- Page 1 AOC AG322QCX Review
- Page 2 AOC AG322QCX – Image Quality and Verdict Review
AOC AG322QCX – Image quality
The short version is that this monitor provides a great quality image. It’s reasonably sharp, colours have punch but remain largely accurate, and viewing angles are good.
Starting with the latter, this display uses a VA LCD panel, which means it has better viewing angles than the cheapest TN LCD panels. However, it isn’t quite as good as IPS LCD panels. Specifically, while the display is uniform when you move from left to right, and colours remain largely accurate when moving up and down, there can be a noticeable change in contrast when moving up and down.
Viewed from higher up the display looks greyer, while from below it looks a bit dark. Looking straight on it finds a good middle-ground, but depending on how close you sit, there can be a noticeable change from the bottom of the screen to the top because of the change in angle to your eyes.
For most use it isn’t noticeable, but for darker scenes in movies or games it will become apparent.
As for the sharpness of the screen, with a resolution of 2560 x 1440 pixels on a 31.5-inch panel, the pixel density is a middling 95ppi. Around 100-110ppi is what we consider makes for a sharp, non-pixellated screen when viewed from a normal distance of 50cm – so the AOC falls just a smidgen below that. However, it’s still comfortably above the 80ppi of screens such as the AOC G2790PX, which to our minds look too stretched and pixellated.
As for the overall colour reproduction of the display, it’s largely very good. Most notable is the super-high contrast figure of 2500:1 – that’s 2.5 times higher than typical TN or IPS monitors. This is thanks to the particularly low black levels that VA LCD panels can produce, and makes for an image that displays real depth and is particularly good for watching video.
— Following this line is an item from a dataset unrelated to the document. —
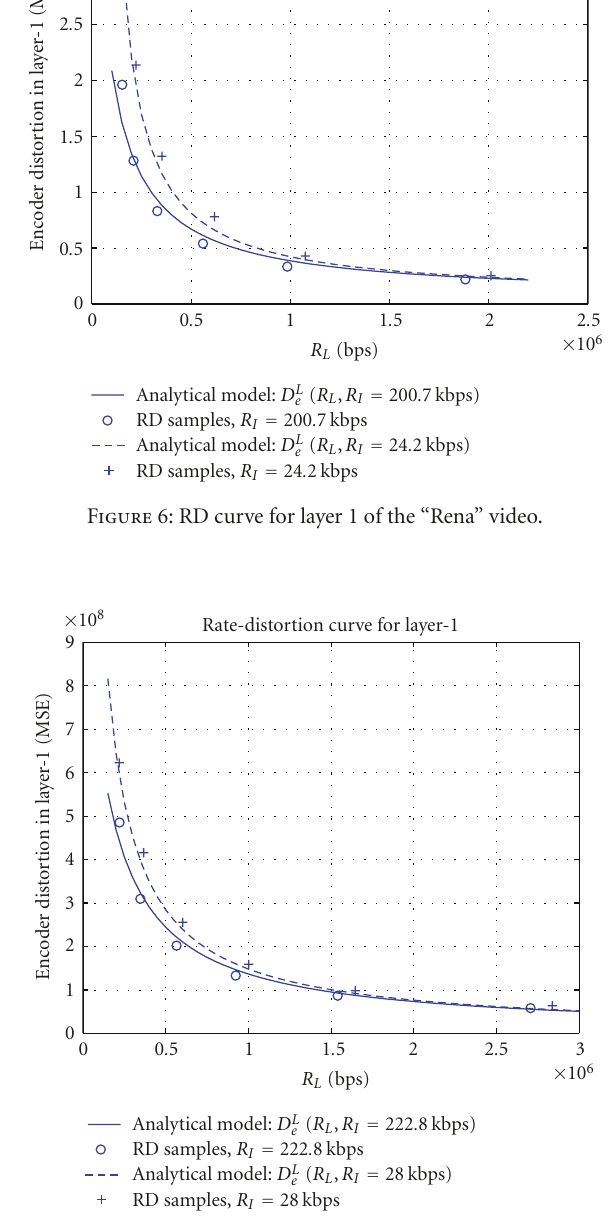
Figure 7: RD curve for layer 1 of the “Soccer” video.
This screen can also produce accurate, vivid colours. In fact, its colours are a teeny bit too vivid. This panel actually stretches about 10% further than it should beyond the standard sRGB colour space, making colours look a bit brighter than they’re technically supposed to.
As a result, the AOC isn’t ideal for content creation such as photo and video editing – but it’s fine for all other day-to-day use.
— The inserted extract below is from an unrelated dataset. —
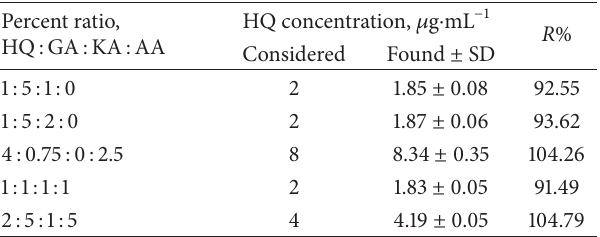
Table 5: Results of the HQ determination in ternary and quaternary synthetic mixtures by applying the proposed spectrometric method; 𝑛 = 3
This is even more so the case as the display arrives well calibrated, with good colour balance and a reasonably accurate gamma level. In other words, colours may look a touch strong on occasion, but there’s no overarching tinge to the display and neither does it look too dark or too light.
In many ways, this display is fantastic for gaming. Its large screen size, 16:9 aspect ratio and slight curve make for a truly vision-filling display that’s compatible with nearly all games – unlike ultra-wide monitors.
The slightly stretched resolution also works well, particularly in more competitive games, since it makes it just that little bit easier to see those all-important fine details. Many of us with conventional 2560 x 1440 pixel 27-inch monitors tend to run games at 1080p to achieve this effect (as well as get a higher frame rate), whereas this display does it for you.
The 144Hz refresh rate and FreeSync also play their part. The display feels reasonably responsive and tearing and stuttering are successfully eliminated by AMD’s adaptive sync technology.
Where this display falls down is in response time. AOC claims it’s 4ms, and sure enough the display feels snappier than some VA monitors we’ve seen before. However, it still feels very sluggish compared to a 1ms TN monitor.
Cranking up the Overdrive setting to Strong greatly improves matters – reducing image trailing quite considerably – but it’s still a noticeable difference. Fast refresh rate IPS and TN monitors both still have an advantage over VA in this regard.
Why buy the AOC AG322QCX?
This is a great jack-of-all-trades monitor. Its large size, curved screen, decent resolution, fast refresh rate and good overall image quality mean it can hold its own whatever you throw at it. It also offers exceptional value considering everything it packs in.
It has the resolution and colour accuracy needed for general use and work. Its fast refresh rate, FreeSync and generous display size work well for gaming. Plus its high contrast means it’s superb for sitting back and watching video.
However, for more demanding desktop users – such as those regularly editing photos and video – IPS screens remains the best option. Meanwhile, for gaming this display’s relative slow response time mean IPS and, particularly, TN screens make for a more responsive experience.
As such, it just depends where your priorities lie. If you’re more concerned with productivity and gaming – and aren’t fussed about having a slightly smaller screen – then a monitor such as the Acer XF270HU will be a better bet. Meanwhile, for pure gaming performance the AOC AG271QX is what you want.
If watching video on a bigger screen is priority number one, though, then the AG322QCX should be right at the top of your list.
A great all-rounder of a screen at a great price.